Neuroimaging and computing for better diagnosis and treatment of Alzheimer’s disease
Longitudinal atrophy flow in Alzheimer's disease
Inria is organising MICCAI 2012, the 15th International Conference on Medical Image Computing and Computer Assisted Intervention, which takes place from the 1st to the 5th of October.
We spoke to Prof. Giovanni Frisoni, neurologist at IRCCS Fatebenefratelli in Italy, and Inria researcher Marco Lorenzi, both of whom are presenting a paper about brain image analysis for better diagnosis and treatment of Alzheimer’s disease.
When analysing brain images, doctors look for regions of the brain that show abnormal amounts of atrophy, which can be caused by neurodegenerative diseases like Alzheimer’s. A new computer analysis method to help better analyse these images, devised by Marco Lorenzi, is based on an existing dynamic model that now includes time-sequenced cerebral images.
A virtual neuroimaging laboratory
The researchers are developing a “virtual laboratory” of sorts for imaging the brains of patients with Alzheimer’s disease. They are currently analysing around 1000 images (taken from 300 patients and 200 control subjects) but hope to have ten times as many images soon. Analyses on databases of this size require high-performance computing and a number of user-friendly algorithms.
“We can ‘see’ if a patient has Alzheimer’s by looking at the images and by using so-called imaging biomarkers,” explains Prof. Frisoni. “Such techniques are very recent and it will take another five years or so, we believe, before patients can routinely be diagnosed this way. There are three main biomarkers: the first is brain atrophy (which is the most dramatic phenomenon) because the tissue in some parts of the brain can shrink by up to 30%, even in the early stages of the disease. We can see this shrinking using high-resolution magnetic resonance imaging.
The second marker is glucose hypometabolism in some brain regions, while the third is the accumulation of beta-amyloid plaques in the cortex. Both these phenomena can be seen with PET. “For instance, we can observe the plaques, thought to be the main culprit behind Alzheimer’s, by injecting small molecules into the brain that selectively bind to the amyloid.”
Better understanding Alzheimer’s disease
Marco Lorenzi has a degree in mathematics and writes the complex algorithms and software to help doctors like Prof. Frisoni better analyse the digital brain images by focusing on the biomarkers. These algorithms will also allow researchers to understand the mechanisms behind Alzheimer’s, and in particular how the brain structure changes as the disease progresses.
“Our main challenge is that the numerical tools we develop must address the needs of doctors at all times, and the mathematics should always target the clinical problem,” explains Marco. “We must thus work in close collaboration and provide each other with constant feedback.”

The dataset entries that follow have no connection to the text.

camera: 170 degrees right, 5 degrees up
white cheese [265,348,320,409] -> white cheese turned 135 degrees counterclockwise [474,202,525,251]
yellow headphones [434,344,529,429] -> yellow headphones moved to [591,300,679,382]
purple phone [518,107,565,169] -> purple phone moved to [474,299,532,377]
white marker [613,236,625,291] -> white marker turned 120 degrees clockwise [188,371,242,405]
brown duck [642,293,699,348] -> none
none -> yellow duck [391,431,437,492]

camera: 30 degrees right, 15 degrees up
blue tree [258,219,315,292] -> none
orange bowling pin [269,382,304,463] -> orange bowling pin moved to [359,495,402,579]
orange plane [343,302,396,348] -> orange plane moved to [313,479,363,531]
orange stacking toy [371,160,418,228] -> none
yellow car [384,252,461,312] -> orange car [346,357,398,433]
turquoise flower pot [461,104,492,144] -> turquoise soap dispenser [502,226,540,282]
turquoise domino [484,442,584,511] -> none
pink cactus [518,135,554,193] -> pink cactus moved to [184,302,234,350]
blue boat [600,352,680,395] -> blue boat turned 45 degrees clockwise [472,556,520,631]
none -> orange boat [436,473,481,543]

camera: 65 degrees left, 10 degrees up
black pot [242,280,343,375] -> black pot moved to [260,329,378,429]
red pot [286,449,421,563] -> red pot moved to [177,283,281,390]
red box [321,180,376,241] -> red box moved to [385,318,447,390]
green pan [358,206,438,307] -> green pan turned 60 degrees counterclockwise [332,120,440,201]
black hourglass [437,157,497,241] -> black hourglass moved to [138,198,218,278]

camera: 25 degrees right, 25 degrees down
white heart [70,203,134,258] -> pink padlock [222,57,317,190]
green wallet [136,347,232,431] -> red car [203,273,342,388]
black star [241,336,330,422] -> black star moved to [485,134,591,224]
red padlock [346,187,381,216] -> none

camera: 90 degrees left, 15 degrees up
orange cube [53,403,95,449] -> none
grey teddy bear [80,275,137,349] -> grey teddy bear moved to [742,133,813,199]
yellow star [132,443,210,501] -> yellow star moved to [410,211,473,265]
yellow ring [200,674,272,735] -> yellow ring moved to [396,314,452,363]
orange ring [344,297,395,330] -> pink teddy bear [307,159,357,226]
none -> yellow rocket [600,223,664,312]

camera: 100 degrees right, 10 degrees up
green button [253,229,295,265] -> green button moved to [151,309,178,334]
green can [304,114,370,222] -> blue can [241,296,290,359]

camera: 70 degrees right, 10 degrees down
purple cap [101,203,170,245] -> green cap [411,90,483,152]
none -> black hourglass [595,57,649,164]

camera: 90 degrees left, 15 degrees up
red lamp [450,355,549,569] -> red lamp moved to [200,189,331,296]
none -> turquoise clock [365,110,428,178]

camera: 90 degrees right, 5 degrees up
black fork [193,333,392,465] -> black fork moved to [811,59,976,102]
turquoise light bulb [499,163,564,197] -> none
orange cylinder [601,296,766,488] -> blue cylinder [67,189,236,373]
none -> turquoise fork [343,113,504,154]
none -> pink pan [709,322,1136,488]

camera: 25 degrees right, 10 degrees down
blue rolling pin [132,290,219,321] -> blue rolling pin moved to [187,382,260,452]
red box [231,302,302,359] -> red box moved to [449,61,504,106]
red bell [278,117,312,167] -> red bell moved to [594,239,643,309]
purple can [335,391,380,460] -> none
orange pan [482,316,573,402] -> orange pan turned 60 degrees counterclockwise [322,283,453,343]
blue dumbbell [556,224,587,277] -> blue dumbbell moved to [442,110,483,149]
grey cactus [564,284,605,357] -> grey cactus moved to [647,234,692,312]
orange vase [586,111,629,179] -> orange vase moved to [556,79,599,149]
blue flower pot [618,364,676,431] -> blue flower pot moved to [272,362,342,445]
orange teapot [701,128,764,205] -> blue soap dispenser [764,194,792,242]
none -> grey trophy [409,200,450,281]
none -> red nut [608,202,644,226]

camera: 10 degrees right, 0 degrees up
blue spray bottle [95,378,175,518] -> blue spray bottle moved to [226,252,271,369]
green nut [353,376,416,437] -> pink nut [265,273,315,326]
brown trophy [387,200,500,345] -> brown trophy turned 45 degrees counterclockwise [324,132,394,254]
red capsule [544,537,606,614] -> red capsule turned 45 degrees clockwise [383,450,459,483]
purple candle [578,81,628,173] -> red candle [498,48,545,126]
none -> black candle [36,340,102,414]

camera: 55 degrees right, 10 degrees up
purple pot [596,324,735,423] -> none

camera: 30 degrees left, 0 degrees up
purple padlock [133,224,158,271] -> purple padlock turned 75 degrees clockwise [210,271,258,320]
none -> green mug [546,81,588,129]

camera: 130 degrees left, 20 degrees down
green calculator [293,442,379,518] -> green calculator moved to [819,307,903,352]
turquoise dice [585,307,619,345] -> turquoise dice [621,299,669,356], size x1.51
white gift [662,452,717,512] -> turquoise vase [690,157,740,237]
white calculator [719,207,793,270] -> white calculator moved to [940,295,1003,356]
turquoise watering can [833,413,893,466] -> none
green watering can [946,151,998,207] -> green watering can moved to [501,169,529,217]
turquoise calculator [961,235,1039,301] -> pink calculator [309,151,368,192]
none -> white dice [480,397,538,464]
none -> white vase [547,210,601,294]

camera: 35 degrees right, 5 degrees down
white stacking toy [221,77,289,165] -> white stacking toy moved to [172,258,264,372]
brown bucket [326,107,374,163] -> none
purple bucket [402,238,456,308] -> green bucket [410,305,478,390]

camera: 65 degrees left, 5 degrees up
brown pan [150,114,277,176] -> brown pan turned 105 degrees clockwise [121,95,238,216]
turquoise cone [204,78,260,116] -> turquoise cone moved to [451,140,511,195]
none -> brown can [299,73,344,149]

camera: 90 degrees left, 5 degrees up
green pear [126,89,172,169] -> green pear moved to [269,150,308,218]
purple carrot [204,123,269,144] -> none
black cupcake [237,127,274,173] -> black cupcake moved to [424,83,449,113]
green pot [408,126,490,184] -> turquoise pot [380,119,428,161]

Marco will finish his PhD by the end of this year. “During my PhD, we succeeded in developing a set of instruments that have shown promising results when it comes to analysing digital brain images of Alzheimer’s disease patients,” he says. “These instruments are mainly based on non-rigid registration of magnetic resonance images - a computational technique for modelling the structural changes of the brain through deformations of its shape and size. In particular, we have improved how the model statistics are computed, something that will help us better understand the pathology. We have also developed different methods for interpreting the disease and for quantifying its severity in a given patient. This might help a doctor to see which of his patients has Alzheimer’s and at what stage it is, so he can take the appropriate action.”
Avoiding costly clinical trials
The main goals of the research are to use the software and images to help develop effective drugs that stop the progression of the disease - or better still, preventative drugs that might be given to healthy subjects.
“Pharmaceutical companies currently develop drugs by undertaking large clinical trials. In the case of Alzheimer’s, these can involve hundreds of patients that are followed over a time period of several years,” explains Prof. Frisoni. “This is expensive and time-consuming. By analysing a large number of images with the help of specific algorithms and by using the specific biomarkers mentioned above, we might be able to reduce the number of patients studied by ten-fold and the time span to months rather than years.”